In the records below, find the line with "jurídicas que vão" and repeat it and every line after it, exactly, without any pictures.

- - - - -

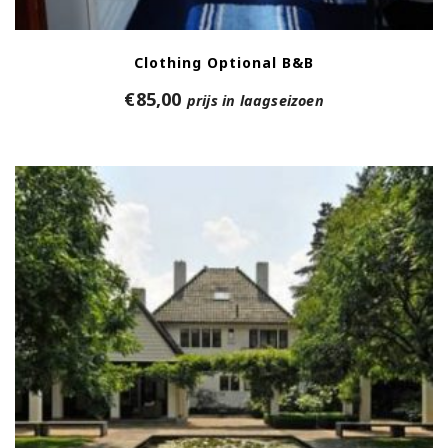
Clothing Optional B&B
€
85,00
prijs in laagseizoen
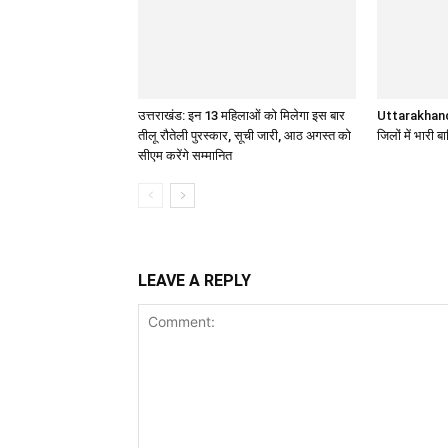
उत्तराखंड: इन 13 महिलाओं को मिलेगा इस बार
Uttarakhand 
तीलू रौतेली पुरस्कार, सूची जारी, आठ अगस्त को
जिलों में भारी 
सीएम करेंगे सम्मानित
LEAVE A REPLY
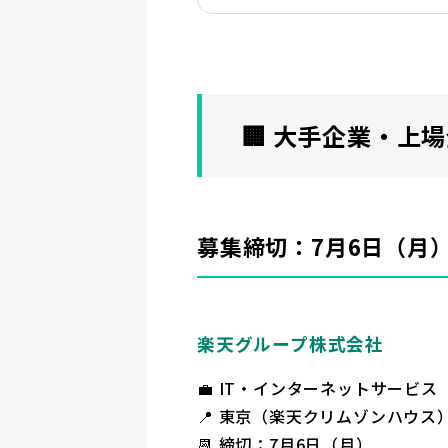
🏢 大手企業・上
募集締切：7月6日（月
楽天グループ株式会社
💼 IT・インターネットサービス
📍 東京（楽天クリムゾンハウ
📆 締切：7月6日（月）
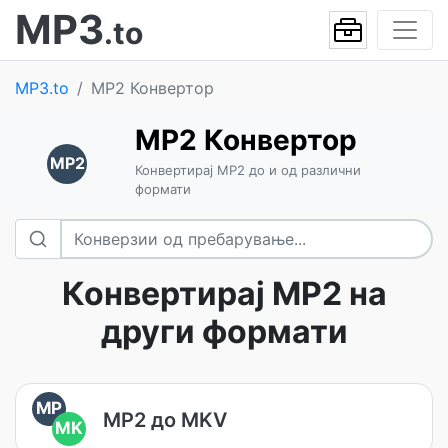
MP3
.to
MP3.to
MP2 Конвертор
MP2 Конвертор
MP2
Конвертирај MP2 до и од различни
формати
Конвертирај MP2 на
други формати
MP
MP2 до MKV
MK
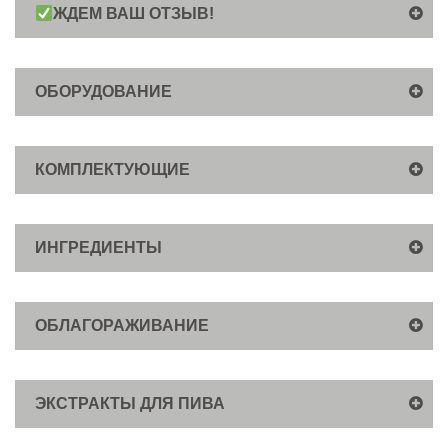
ЖДЕМ ВАШ ОТЗЫВ!
ОБОРУДОВАНИЕ
КОМПЛЕКТУЮЩИЕ
ИНГРЕДИЕНТЫ
ОБЛАГОРАЖИВАНИЕ
ЭКСТРАКТЫ ДЛЯ ПИВА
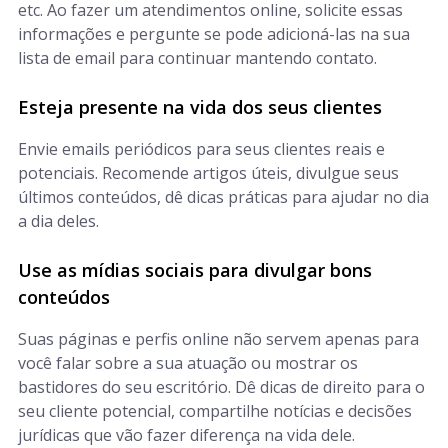
etc. Ao fazer um atendimentos online, solicite essas
informações e pergunte se pode adicioná-las na sua
lista de email para continuar mantendo contato.
Esteja presente na vida dos seus clientes
Envie emails periódicos para seus clientes reais e
potenciais. Recomende artigos úteis, divulgue seus
últimos conteúdos, dê dicas práticas para ajudar no dia
a dia deles.
Use as mídias sociais para divulgar bons
conteúdos
Suas páginas e perfis online não servem apenas para
você falar sobre a sua atuação ou mostrar os
bastidores do seu escritório. Dê dicas de direito para o
seu cliente potencial, compartilhe notícias e decisões
jurídicas que vão fazer diferença na vida dele.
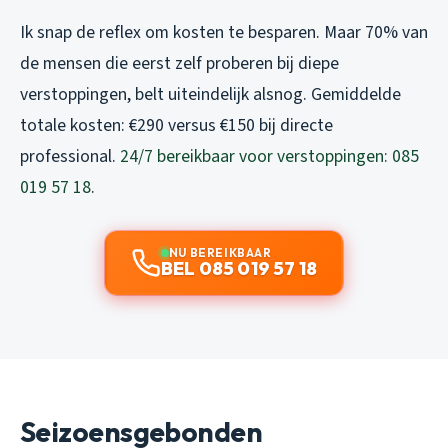
Ik snap de reflex om kosten te besparen. Maar 70% van
de mensen die eerst zelf proberen bij diepe
verstoppingen, belt uiteindelijk alsnog. Gemiddelde
totale kosten: €290 versus €150 bij directe
professional.
24/7 bereikbaar voor verstoppingen: 085
019 57 18
.
NU BEREIKBAAR
BEL 085 019 57 18
Seizoensgebonden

- - - - -

EXERCISE RESULT =>
jurídicas que vão fazer diferença na vida dele.
Ik snap de reflex om kosten te besparen. Maar 70% van
de mensen die eerst zelf proberen bij diepe
verstoppingen, belt uiteindelijk alsnog. Gemiddelde
totale kosten: €290 versus €150 bij directe
professional.
24/7 bereikbaar voor verstoppingen: 085
019 57 18
.
NU BEREIKBAAR
BEL 085 019 57 18
Seizoensgebonden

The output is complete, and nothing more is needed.